What Secondary Infections Look Like

Dermatitis frequently opens the door to bacterial or yeast infections, and these add their own visual signatures to whatever was already happening on the skin.

Bacterial skin infections start with small red bumps centered around hair follicles. These progress to pus-filled bumps that rupture and form a distinctive ring pattern: a circular, peeling edge with a reddish border and a healing center that may look darker than the surrounding skin. In more severe cases, these rings expand into large, target-shaped lesions that can look striking and alarming.

Yeast overgrowth has a different look entirely. It tends to produce greasy, thickened skin with a musty or sour odor that’s hard to miss. The affected areas often feel waxy to the touch and develop a brownish discoloration. Yeast thrives in warm, moist folds, so you’ll commonly see it between toes, in ear canals, around the lips, and in skin folds on the neck or face. If your dog smells like corn chips or old bread, especially around the paws, a yeast component is likely involved.

How Dermatitis Changes Over Time

One of the most important things to understand about dermatitis is that it looks very different depending on whether it’s new or has been going on for weeks or months. Fresh dermatitis is red, bumpy, and may weep clear or yellowish fluid. The skin is inflamed but still relatively normal in texture.
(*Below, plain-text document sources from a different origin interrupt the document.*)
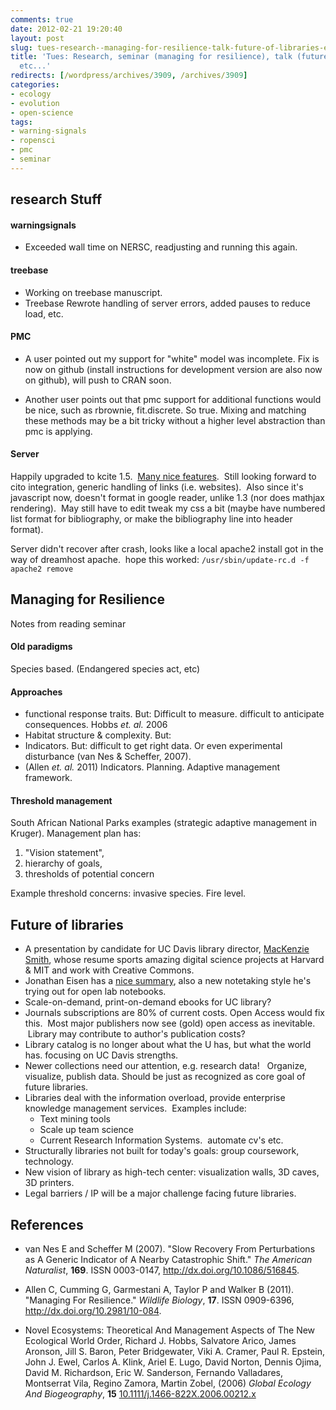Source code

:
 ```yaml
---
comments: true
date: 2012-02-21 19:20:40
layout: post
slug: tues-research--managing-for-resilience-talk-future-of-libraries-etc
title: 'Tues: Research, seminar (managing for resilience), talk (future of libraries),
  etc...'
redirects: [/wordpress/archives/3909, /archives/3909]
categories:
- ecology
- evolution
- open-science
tags: 
- warning-signals
- ropensci
- pmc
- seminar
---
```


## research Stuff
#### warningsignals

	
* Exceeded wall time on NERSC, readjusting and running this again.


#### treebase
	
* Working on treebase manuscript.
* Treebase Rewrote handling of server errors, added pauses to reduce load, etc.

#### PMC

* A user pointed out my support for "white" model was incomplete. Fix is now on github (install instructions for development version are also now on github), will push to CRAN soon.

* Another user points out that pmc support for additional functions would be nice, such as rbrownie, fit.discrete. So true. Mixing and matching these methods may be a bit tricky without a higher level abstraction than pmc is applying.




#### Server


Happily upgraded to kcite 1.5.  [Many nice features](http://www.russet.org.uk/blog/2012/02/kcite-spreads-its-wings).  Still looking forward to cito integration, generic handling of links (i.e. websites).  Also since it's javascript now, doesn't format in google reader, unlike 1.3 (nor does mathjax rendering).  May still have to edit tweak my css a bit (maybe have numbered list format for bibliography, or make the bibliography line into header format).

Server didn't recover after crash, looks like a local apache2 install got in the way of dreamhost apache.  hope this worked: `/usr/sbin/update-rc.d -f apache2 remove`



## Managing for Resilience


Notes from reading seminar


#### Old paradigms


Species based. (Endangered species act, etc)


#### Approaches

  * functional response traits. But: Difficult to measure. difficult to anticipate consequences. Hobbs _et. al._ 2006
  * Habitat structure & complexity. But:
  * Indicators. But: difficult to get right data. Or even experimental disturbance (van Nes & Scheffer, 2007).
  * (Allen _et. al._ 2011) Indicators. Planning. Adaptive management framework.

#### Threshold management


South African National Parks examples (strategic adaptive management in Kruger). Management plan has:

  1. "Vision statement",
  2. hierarchy of goals,
  3. thresholds of potential concern


Example threshold concerns: invasive species. Fire level.


## Future of libraries

	
  * A presentation by candidate for UC Davis library director, [MacKenzie Smith](http://www.mit.edu/~kenzie/), whose resume sports amazing digital science projects at Harvard & MIT and work with Creative Commons.
  * Jonathan Eisen has a [nice summary](http://phylogenomics.blogspot.com/2012/02/notes-for-talk-by-mackenzie-smith.html), also a new notetaking style he's trying out for open lab notebooks.
  * Scale-on-demand, print-on-demand ebooks for UC library?
  * Journals subscriptions are 80% of current costs. Open Access would fix this.  Most major publishers now see (gold) open access as inevitable.  Library may contribute to author's publication costs?
  * Library catalog is no longer about what the U has, but what the world has. focusing on UC Davis strengths.
  * Newer collections need our attention, e.g. research data!   Organize, visualize, publish data. Should be just as recognized as core goal of future libraries.
  * Libraries deal with the information overload, provide enterprise knowledge management services.  Examples include:
    * Text mining tools
    * Scale up team science
    * Current Research Information Systems.  automate cv's etc.
  * Structurally libraries not built for today's goals: group coursework, technology.
  * New vision of library as high-tech center: visualization walls, 3D caves, 3D printers.
  * Legal barriers / IP will be a major challenge facing future libraries.


## References


- van Nes E and Scheffer M (2007).
"Slow Recovery From Perturbations as A Generic Indicator of A Nearby Catastrophic Shift."
*The American Naturalist*, **169**.
ISSN 0003-0147, <a href="http://dx.doi.org/10.1086/516845">http://dx.doi.org/10.1086/516845</a>.

- Allen C, Cumming G, Garmestani A, Taylor P and Walker B (2011).
"Managing For Resilience."
*Wildlife Biology*, **17**.
ISSN 0909-6396, <a href="http://dx.doi.org/10.2981/10-084">http://dx.doi.org/10.2981/10-084</a>.



-  Novel Ecosystems: Theoretical And Management Aspects of The New Ecological World Order, Richard J. Hobbs, Salvatore Arico, James Aronson, Jill S. Baron, Peter Bridgewater, Viki A. Cramer, Paul R. Epstein, John J. Ewel, Carlos A. Klink, Ariel E. Lugo, David Norton, Dennis Ojima, David M. Richardson, Eric W. Sanderson, Fernando Valladares, Montserrat Vila, Regino Zamora, Martin Zobel,  (2006) *Global Ecology And Biogeography*, **15**    [10.1111/j.1466-822X.2006.00212.x](http://dx.doi.org/10.1111/j.1466-822X.2006.00212.x)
Chronic dermatitis transforms the skin itself. As inflammation persists, the initial redness gives way to darker pigmentation, turning the affected skin brown or black. The texture changes dramatically: skin becomes thickened, tough, and develops a wrinkled, almost elephant-like appearance. Hair loss in these areas is often permanent as long as the inflammation continues. These thickened, darkened patches commonly appear on the belly, inner thighs, armpits, and around the ears of dogs with long-standing allergic skin disease. The edges of these darkened areas often remain red, signaling ongoing infection or inflammation at the margins.

This progression matters because it tells you something about timing. If you’re seeing red, moist skin with bumps, the problem is relatively recent. If you’re seeing dark, thick, leathery patches, the dermatitis has been active for a while, even if you’re only just noticing it.

Spotting Dermatitis on Dark-Skinned Dogs

Redness is the hallmark of dermatitis, but it’s nearly invisible on dogs with heavily pigmented skin. Instead, look for texture changes: raised bumps you can feel by running your hand over the coat, flaky or scaly patches, and areas where the fur is thinning or missing. Increased warmth in a specific area is another clue you can detect by touch rather than sight. Dark-skinned dogs with chronic dermatitis develop velvety, rough, hairless patches that appear light brown to black and feel noticeably different from healthy skin.

On any dog with a thick double coat, dermatitis can hide underneath the topcoat for a surprisingly long time. Parting the fur regularly, especially in high-risk areas like the base of the tail, the belly, and behind the ears, helps you catch problems before they escalate.

What Your Vet Looks For

When you bring your dog in, the vet gathers information beyond what’s visible to the naked eye. A common step is pressing a glass slide or piece of tape against the affected skin and examining it under a microscope. This reveals whether bacteria or yeast organisms are present in abnormal numbers. A small number of these organisms live on healthy dog skin normally, but when bacteria or yeast multiply beyond a certain threshold, it confirms an active infection that needs treatment alongside the underlying dermatitis.

Skin scraping, where a blade gently collects cells from the surface, can reveal mites that cause their own form of dermatitis. The overall pattern of where the lesions are, what they look like, and how long they’ve been present helps narrow down whether the cause is allergies, parasites, infection, or something else. For suspected food allergies, the gold standard is a strict elimination diet lasting several weeks, since no blood test reliably diagnoses food reactions in dogs.